How Does This Thing Take Pictures Anyway?

Before we can learn how to get out of the dreaded program mode and into the real meat and potatoes of the photography industry we first need to take a moment to learn (or refresh your memory) about how exactly a camera takes a picture.

The idea behind the film camera and the digital camera are very simple. Allow a certain amount of light to hit a certain sensitivity of media for a certain amount of time. In film, this was achieved by allowing light to strike tiny silver halide molecules that were suspended in an acetate backer. The silver halide would change physically when struck by light. The more light there was, the stronger the change was.

A long time ago when there was no color film, there was only one layer of these crystals which meant they reacted to the entire spectrum of light and color. As such, you could only have a one color image, white and shades of non-white. (Black and White). Soon after, it was discovered how to make film with layers of crystals that would only react to a specific color spectrum. And with this, color film was born.

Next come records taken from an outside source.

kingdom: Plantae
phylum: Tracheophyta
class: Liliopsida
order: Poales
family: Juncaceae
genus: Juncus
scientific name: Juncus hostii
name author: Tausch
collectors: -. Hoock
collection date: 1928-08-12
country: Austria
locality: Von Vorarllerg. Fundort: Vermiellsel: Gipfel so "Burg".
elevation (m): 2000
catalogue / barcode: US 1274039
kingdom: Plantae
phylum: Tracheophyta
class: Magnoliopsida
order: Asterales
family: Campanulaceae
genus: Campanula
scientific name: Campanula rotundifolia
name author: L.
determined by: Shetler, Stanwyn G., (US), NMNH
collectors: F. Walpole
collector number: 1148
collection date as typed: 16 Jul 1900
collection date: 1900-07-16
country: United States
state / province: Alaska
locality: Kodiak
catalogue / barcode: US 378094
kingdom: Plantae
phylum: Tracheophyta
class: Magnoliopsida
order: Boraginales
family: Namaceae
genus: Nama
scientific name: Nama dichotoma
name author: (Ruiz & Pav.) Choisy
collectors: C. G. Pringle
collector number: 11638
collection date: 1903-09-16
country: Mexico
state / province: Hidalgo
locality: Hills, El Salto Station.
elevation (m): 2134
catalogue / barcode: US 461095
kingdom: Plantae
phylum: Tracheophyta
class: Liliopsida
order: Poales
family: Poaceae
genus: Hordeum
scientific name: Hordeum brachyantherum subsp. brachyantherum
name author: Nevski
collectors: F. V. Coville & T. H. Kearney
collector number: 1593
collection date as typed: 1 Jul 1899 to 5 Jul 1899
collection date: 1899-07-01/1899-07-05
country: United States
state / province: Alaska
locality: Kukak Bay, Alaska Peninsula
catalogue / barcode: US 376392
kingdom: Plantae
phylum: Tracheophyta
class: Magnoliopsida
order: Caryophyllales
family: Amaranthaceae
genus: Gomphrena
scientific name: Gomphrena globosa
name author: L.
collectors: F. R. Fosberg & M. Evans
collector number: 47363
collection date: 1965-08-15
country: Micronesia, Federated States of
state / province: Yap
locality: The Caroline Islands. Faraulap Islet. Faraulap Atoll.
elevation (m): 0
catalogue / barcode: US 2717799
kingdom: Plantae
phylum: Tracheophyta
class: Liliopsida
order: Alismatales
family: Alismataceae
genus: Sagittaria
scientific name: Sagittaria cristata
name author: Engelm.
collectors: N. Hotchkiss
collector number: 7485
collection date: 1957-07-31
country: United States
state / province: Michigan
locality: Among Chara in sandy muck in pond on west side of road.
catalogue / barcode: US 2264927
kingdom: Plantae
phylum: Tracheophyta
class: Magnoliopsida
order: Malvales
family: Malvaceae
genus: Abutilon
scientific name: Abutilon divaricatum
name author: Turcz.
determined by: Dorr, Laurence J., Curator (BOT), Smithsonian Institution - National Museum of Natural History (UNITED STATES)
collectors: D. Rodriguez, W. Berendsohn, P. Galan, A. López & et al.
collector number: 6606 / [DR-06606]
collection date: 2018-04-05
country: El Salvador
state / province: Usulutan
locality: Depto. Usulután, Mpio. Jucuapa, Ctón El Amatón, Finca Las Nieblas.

With digital cameras the theory is the same, you have just replaced the film with what is (for now) a 3 layered sensor. Each layer detects it own color. And when you're done, you'll have an R (red) G (green) B (blue) image.

Now, how does all this relate to your Rebel XT? In order to begin to take photos correctly you have to consider the triangle of exposure:

1. ISO (or the sensitivity of the film/camera sensor)

2. The amount of light you want to let into the camera (the aperture)

3. And how long you want to let that light hit the sensor (the shutter speed)

Each one of these variables also has other uses, which we will explore in depth later. But, the main idea is once you know how to control these things, you can use them to do your creative bidding.